“Para muchos peruanos de las nuevas generaciones la palabra política resulta ahora indisociable del chanchullo, la mentira, la intriga menuda, la sinvergüencería y, sobre todo, la rapiña”, escribió alguna vez Mario Vargas Llosa. Y cómo no darle la razón cuando la semana pasada hemos presenciado el desfile judicial de dos expresidentes: Pedro Castillo, sentenciado por intentar dinamitar el orden constitucional, y Martín Vizcarra, condenado por embolsarse millones mientras presumía de moralista. Dos símbolos perfectos —y perfectamente lamentables— de lo que hemos permitido que se convierta la política peruana.
Pitágoras decía que quien se ocupa de los asuntos públicos debe renunciar a los propios. Aquí pasa lo contrario: muchos políticos tratan al Estado como botín de guerra, como si el Perú fuera una presa a ser devorada antes de que otro lo haga.
Pero hagamos un poco de autocrítica, aunque duela. La caída de Vizcarra y Castillo es, sin duda, un castigo merecido para ellos.
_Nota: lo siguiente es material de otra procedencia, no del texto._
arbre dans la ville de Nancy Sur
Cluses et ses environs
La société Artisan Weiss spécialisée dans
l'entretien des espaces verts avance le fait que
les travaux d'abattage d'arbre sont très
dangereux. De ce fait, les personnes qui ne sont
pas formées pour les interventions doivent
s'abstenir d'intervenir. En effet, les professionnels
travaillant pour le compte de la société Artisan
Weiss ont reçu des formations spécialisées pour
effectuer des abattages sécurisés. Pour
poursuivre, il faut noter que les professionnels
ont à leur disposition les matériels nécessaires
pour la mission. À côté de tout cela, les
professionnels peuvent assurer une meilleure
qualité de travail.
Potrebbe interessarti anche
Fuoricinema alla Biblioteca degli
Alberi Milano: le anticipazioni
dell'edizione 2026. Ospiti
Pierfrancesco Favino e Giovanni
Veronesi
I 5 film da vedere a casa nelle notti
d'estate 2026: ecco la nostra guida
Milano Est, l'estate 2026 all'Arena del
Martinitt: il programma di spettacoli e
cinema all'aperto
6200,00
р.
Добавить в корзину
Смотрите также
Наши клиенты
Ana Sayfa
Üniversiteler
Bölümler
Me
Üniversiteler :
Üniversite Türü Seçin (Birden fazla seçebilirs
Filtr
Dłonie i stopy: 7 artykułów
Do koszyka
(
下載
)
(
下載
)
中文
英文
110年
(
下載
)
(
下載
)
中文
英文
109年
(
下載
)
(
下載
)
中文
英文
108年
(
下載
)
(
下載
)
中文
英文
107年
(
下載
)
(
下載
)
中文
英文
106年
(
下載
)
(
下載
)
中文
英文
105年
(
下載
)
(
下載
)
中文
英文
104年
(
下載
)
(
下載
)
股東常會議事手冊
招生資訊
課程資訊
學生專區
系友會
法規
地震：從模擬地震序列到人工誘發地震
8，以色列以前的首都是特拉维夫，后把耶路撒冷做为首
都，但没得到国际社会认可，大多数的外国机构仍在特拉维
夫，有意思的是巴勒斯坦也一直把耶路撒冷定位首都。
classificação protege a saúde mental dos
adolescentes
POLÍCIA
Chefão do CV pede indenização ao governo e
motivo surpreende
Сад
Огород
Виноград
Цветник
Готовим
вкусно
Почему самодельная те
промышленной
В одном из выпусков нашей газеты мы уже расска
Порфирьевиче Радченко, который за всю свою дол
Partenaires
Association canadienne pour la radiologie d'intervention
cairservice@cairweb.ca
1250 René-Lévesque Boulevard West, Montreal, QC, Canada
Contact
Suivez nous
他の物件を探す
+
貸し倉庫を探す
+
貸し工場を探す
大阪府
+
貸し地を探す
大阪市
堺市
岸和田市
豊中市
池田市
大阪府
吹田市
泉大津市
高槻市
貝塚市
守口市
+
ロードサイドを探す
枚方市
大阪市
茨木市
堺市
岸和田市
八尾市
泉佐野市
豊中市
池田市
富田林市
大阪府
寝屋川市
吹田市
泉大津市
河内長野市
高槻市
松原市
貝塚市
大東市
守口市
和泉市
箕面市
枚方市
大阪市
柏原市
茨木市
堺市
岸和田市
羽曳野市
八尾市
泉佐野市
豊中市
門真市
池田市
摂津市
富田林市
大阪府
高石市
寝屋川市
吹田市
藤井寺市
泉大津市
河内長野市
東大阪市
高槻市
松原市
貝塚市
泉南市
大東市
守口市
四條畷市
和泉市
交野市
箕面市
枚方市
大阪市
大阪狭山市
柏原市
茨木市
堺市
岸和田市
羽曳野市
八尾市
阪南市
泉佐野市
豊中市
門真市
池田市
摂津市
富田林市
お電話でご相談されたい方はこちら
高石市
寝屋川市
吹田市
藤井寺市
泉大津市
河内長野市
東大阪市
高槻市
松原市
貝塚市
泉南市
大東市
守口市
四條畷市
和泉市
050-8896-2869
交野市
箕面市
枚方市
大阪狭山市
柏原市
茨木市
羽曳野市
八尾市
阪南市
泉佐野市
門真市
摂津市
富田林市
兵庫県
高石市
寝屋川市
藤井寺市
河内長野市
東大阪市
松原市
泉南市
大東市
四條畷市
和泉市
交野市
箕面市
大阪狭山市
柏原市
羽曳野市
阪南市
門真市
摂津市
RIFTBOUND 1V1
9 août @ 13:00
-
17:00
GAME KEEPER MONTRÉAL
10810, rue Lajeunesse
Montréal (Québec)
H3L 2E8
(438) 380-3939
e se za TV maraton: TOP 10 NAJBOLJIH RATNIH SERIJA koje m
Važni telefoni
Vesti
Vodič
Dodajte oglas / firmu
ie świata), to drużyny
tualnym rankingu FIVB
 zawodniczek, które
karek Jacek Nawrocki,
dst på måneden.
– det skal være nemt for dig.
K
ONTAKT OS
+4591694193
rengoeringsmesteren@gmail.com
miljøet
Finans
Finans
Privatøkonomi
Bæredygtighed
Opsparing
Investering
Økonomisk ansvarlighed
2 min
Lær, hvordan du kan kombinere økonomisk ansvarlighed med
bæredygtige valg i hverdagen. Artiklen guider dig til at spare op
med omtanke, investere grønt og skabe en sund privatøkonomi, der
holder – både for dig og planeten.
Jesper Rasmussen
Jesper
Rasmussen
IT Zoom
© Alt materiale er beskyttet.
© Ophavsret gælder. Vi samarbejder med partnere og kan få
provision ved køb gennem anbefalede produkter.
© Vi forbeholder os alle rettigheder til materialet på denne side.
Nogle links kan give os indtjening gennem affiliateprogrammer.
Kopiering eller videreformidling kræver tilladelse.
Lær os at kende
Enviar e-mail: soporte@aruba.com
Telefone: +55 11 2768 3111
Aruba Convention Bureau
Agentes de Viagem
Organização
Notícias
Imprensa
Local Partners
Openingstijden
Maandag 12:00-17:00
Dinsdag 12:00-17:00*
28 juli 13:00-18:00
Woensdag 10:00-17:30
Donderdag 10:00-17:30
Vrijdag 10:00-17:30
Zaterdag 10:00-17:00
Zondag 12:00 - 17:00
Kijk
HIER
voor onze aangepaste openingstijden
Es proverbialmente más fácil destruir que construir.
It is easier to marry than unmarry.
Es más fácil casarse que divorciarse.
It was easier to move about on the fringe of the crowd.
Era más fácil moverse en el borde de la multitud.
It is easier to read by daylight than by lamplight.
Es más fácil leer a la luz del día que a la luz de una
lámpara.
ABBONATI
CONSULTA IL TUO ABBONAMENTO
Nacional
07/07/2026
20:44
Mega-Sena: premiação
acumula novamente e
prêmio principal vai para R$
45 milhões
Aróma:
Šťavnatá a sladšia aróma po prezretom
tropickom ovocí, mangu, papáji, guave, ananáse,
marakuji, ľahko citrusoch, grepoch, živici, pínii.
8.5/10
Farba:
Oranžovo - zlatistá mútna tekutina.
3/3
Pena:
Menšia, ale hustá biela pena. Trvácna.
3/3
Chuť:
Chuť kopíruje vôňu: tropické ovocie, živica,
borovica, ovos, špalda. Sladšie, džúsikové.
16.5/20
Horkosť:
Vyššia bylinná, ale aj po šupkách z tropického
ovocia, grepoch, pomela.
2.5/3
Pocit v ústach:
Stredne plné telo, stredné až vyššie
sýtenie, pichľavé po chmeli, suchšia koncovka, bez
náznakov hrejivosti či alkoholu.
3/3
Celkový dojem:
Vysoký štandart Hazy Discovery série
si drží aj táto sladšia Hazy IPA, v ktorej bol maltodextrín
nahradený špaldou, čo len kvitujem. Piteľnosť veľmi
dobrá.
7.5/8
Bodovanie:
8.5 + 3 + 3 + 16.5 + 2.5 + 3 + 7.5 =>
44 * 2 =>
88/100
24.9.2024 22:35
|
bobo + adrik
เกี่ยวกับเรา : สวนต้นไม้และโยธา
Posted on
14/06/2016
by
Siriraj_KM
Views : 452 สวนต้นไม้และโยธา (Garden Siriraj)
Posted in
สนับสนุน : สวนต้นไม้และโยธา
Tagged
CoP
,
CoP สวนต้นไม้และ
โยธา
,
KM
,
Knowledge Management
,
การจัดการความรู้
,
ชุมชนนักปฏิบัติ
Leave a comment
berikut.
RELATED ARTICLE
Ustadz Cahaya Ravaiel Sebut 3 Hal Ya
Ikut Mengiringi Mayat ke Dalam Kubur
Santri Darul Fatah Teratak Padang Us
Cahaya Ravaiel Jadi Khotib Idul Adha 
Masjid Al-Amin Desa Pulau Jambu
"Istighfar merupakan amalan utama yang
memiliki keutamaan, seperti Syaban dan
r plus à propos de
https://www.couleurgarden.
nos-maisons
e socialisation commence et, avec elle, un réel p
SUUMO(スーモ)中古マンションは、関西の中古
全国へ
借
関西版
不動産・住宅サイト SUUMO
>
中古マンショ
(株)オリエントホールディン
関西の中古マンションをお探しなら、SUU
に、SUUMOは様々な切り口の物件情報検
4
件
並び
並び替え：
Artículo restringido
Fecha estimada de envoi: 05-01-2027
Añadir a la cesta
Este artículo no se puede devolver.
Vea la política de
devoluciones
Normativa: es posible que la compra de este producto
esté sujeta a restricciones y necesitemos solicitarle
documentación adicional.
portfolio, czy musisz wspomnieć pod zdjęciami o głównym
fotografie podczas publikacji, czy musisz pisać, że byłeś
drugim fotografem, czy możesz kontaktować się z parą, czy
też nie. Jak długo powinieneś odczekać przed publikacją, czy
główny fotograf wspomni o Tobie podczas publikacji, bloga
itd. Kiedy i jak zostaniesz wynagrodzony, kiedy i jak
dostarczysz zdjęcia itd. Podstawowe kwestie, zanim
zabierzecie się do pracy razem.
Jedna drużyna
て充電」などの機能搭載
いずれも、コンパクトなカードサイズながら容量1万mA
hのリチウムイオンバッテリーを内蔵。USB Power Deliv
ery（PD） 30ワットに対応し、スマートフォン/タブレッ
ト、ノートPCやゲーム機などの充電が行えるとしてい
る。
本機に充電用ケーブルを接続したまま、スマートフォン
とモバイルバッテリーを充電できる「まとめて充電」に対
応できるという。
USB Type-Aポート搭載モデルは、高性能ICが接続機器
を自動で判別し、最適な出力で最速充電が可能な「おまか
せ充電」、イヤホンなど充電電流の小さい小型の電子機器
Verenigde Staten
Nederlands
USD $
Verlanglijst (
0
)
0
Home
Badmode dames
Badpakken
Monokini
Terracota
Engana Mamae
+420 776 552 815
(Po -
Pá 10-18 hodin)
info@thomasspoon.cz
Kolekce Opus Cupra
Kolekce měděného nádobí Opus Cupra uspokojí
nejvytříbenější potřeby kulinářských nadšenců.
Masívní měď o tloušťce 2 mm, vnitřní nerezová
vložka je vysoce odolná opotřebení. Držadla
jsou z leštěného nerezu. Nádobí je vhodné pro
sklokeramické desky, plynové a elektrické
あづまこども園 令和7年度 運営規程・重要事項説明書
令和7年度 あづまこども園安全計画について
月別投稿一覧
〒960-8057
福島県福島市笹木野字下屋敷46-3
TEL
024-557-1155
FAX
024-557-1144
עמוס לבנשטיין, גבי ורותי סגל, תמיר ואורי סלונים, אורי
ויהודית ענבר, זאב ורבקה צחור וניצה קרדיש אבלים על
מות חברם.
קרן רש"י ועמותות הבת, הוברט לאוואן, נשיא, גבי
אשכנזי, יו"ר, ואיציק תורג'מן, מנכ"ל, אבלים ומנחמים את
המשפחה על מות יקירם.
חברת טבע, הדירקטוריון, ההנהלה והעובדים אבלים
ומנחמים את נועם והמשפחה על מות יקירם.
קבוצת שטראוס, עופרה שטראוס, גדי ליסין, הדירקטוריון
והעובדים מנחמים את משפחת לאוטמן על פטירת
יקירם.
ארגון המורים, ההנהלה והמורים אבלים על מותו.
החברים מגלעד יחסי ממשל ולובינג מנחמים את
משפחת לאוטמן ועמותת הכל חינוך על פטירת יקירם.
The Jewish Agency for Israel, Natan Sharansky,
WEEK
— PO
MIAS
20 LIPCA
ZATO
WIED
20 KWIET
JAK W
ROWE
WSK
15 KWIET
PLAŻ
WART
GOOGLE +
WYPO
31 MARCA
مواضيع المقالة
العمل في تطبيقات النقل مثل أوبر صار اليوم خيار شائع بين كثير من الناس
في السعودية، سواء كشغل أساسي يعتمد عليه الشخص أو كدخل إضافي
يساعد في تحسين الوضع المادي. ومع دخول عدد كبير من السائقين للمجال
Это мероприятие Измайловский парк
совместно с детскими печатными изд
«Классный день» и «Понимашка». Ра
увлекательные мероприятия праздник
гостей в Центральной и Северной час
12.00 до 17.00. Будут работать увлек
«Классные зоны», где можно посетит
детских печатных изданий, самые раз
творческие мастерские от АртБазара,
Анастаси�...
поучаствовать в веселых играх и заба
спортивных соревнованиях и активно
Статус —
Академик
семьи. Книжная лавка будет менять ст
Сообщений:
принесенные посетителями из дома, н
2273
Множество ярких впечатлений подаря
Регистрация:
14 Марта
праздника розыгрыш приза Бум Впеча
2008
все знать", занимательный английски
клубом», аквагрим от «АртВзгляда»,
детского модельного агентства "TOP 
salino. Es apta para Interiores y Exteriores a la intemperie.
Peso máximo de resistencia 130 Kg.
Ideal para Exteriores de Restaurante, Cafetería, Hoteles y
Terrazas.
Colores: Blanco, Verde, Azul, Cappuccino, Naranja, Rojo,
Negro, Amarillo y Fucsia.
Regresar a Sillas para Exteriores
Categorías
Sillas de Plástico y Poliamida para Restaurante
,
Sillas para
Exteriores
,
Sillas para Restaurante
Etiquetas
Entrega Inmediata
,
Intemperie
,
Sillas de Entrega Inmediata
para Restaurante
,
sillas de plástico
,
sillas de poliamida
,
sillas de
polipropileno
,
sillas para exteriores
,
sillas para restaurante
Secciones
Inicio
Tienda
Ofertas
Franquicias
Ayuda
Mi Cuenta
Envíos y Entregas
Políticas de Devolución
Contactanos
Pero también es un “jalón de orejas” para los electores que, entre la indignación y la ingenuidad, siguieron eligiendo a personajes con dudosa solvencia moral y aún más dudosa preparación. Elegimos salvadores de última hora, mesías improvisados o moralistas de cartón, esperando milagros en vez de exigir integridad real. Y así nos va: cada cinco años repetimos el ciclo del desencanto como si fuera un ritual nacional.
Si queremos romper el ciclo de la desilusión y la corrupción, el primer paso depende de nosotros, de nuestro voto y de nuestra responsabilidad cívica. El problema no empieza en la urna, pero sí puede empezar a corregirse ahí.